__REQUIRED TASKS__
1. Can you repeat the decision.tree help page text between "Description" and "for node splitting.", inclusive?
2. Can you pick up the decision.tree help page from its last line and carry it on?

__PAGE EXTRACT__
===============

R: Custom decision tree algorithm

decision.tree {PDtoolkit}

R Documentation

Custom decision tree algorithm

Description

decision.tree runs customized decision tree algorithm. Customization refers to minimum percentage of observations and defaults in each node, maximum tree depth, monotonicity condition at each splitting node and statistical test (test of two proportions) used for node splitting.

Usage

decision.tree(
  db,
  rf,
  target,
  min.pct.obs = 0.05,
  min.avg.rate = 0.01,
  p.value = 0.5,
  max.depth = NA,
  monotonicity
)

Arguments

`db`	Data frame of risk factors and target variable supplied for interaction extraction.
`rf`	Character vector of risk factor names on which decision tree is run.
`target`	Name of target variable (default indicator 0/1) within db argument.
`min.pct.obs`	Minimum percentage of observation in each leaf. Default is 0.05 or 30 observations.
`min.avg.rate`	Minimum percentage of defaults in each leaf. Default is 0.01 or 1 default case.
`p.value`	Significance level of test of two proportions for splitting criteria. Default is 0.05.

===============

__SUPPLIED MATERIAL__

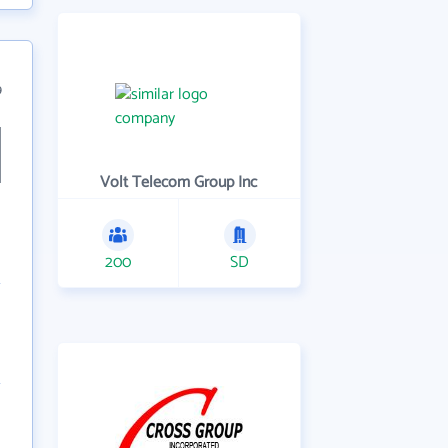
9
Volt Telecom Group Inc
200
SD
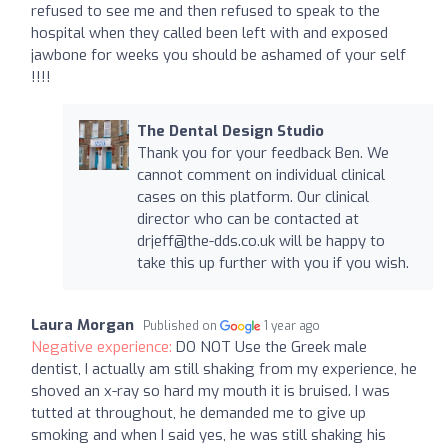
refused to see me and then refused to speak to the
hospital when they called been left with and exposed
jawbone for weeks you should be ashamed of your self
!!!!
The Dental Design Studio
Thank you for your feedback Ben. We
cannot comment on individual clinical
cases on this platform. Our clinical
director who can be contacted at
drjeff@the-dds.co.uk
will be happy to
take this up further with you if you wish.
Laura Morgan
Published on
1 year ago
Negative experience:
DO NOT Use the Greek male
dentist, I actually am still shaking from my experience, he
shoved an x-ray so hard my mouth it is bruised. I was
tutted at throughout, he demanded me to give up
smoking and when I said yes, he was still shaking his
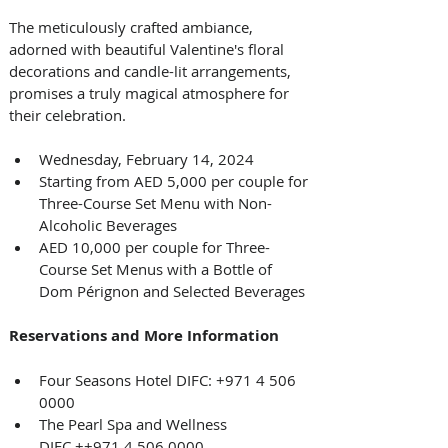
The meticulously crafted ambiance, 
adorned with beautiful Valentine's floral 
decorations and candle-lit arrangements, 
promises a truly magical atmosphere for 
their celebration.
Wednesday, February 14, 2024
Starting from AED 5,000 per couple for 
Three-Course Set Menu with Non-
Alcoholic Beverages
AED 10,000 per couple for Three-
Course Set Menus with a Bottle of 
Dom Pérignon and Selected Beverages
Reservations and More Information
Four Seasons Hotel DIFC: +971 4 506 
0000
The Pearl Spa and Wellness 
DIFC ++971 4 506 0000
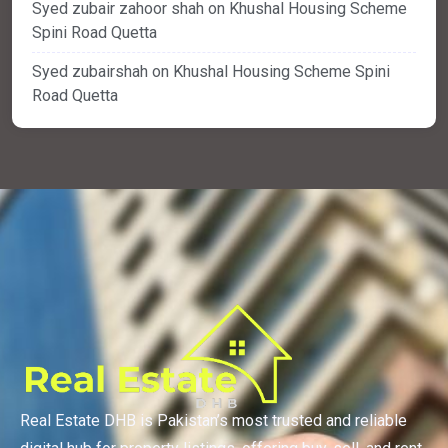
Syed zubair zahoor shah
on
Khushal Housing Scheme
Spini Road Quetta
Syed zubairshah
on
Khushal Housing Scheme Spini
Road Quetta
Real Estate DHB is Pakistan’s most trusted and reliable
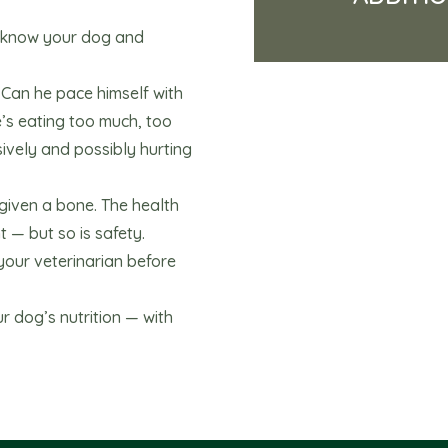
o know your dog and
? Can he pace himself with
e’s eating too much, too
sively and possibly hurting
iven a bone. The health
 — but so is safety.
your veterinarian before
 dog’s nutrition — with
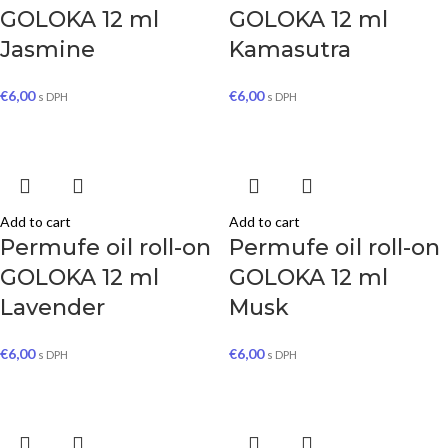
GOLOKA 12 ml
GOLOKA 12 ml
Jasmine
Kamasutra
€
6,00
€
6,00
s DPH
s DPH
Add to cart
Add to cart
Permufe oil roll-on
Permufe oil roll-on
GOLOKA 12 ml
GOLOKA 12 ml
Lavender
Musk
€
6,00
€
6,00
s DPH
s DPH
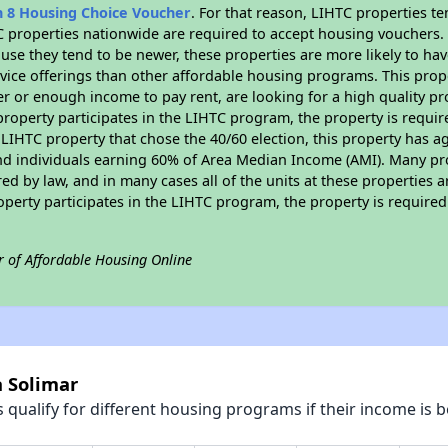
n 8 Housing Choice Voucher
. For that reason, LIHTC properties te
C properties nationwide are required to accept housing vouchers. 
cause they tend to be newer, these properties are more likely to ha
vice offerings than other affordable housing programs. This prope
r or enough income to pay rent, are looking for a high quality p
is property participates in the LIHTC program, the property is requ
LIHTC property that chose the 40/60 election, this property has ag
 and individuals earning 60% of Area Median Income (AMI). Many pro
ed by law, and in many cases all of the units at these properties a
operty participates in the LIHTC program, the property is require
r of Affordable Housing Online
a Solimar
qualify for different housing programs if their income is b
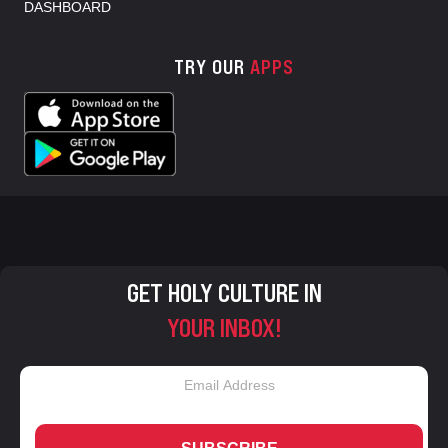
DASHBOARD
TRY OUR
APPS
GET HOLY CULTURE IN
YOUR INBOX!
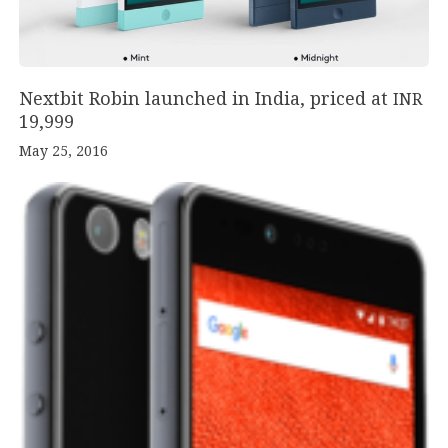
Nextbit Robin launched in India, priced at
INR
19
,
999
May 25, 2016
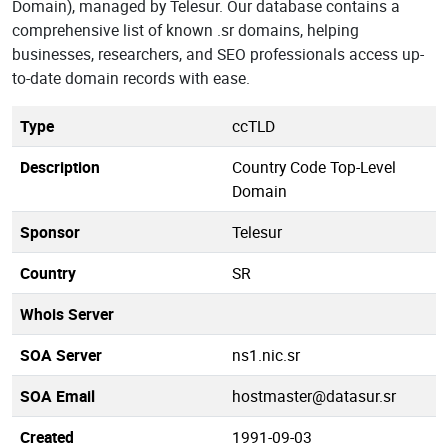
Domain), managed by Telesur. Our database contains a
comprehensive list of known .sr domains, helping
businesses, researchers, and SEO professionals access up-
to-date domain records with ease.
Type
ccTLD
Description
Country Code Top-Level
Domain
Sponsor
Telesur
Country
SR
Whois Server
SOA Server
ns1.nic.sr
SOA Email
hostmaster@datasur.sr
Created
1991-09-03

===============

__NUMBERED RESPONSES__
1.
Description

decision.tree runs customized decision tree algorithm. Customization refers to minimum percentage of observations and defaults in each node, maximum tree depth, monotonicity condition at each splitting node and statistical test (test of two proportions) used for node splitting.

2.
`max.depth`	Maximum tree depth.
`monotonicity`	Logical indicator. If `TRUE`, observed trend between risk factor and target will be preserved in splitting node.

Value

The command decision.tree returns a object of class cdt. For details on output elements see the Examples.

Examples

suppressMessages(library(PDtoolkit))
data(loans)
#modify risk factors in order to show how the function works with missing values
loans$"Account Balance"[1:10] <- NA
loans$"Duration of Credit (month)"[c(13, 15)] <- NA
tree.res <- decision.tree(db = loans,
	rf = c("Account Balance", "Duration of Credit (month)"), 
	target = "Creditability",
	min.pct.obs = 0.05,
	min.avg.rate = 0.01,
	p.value = 0.05,
	max.depth = NA,
	monotonicity = TRUE)
str(tree.res)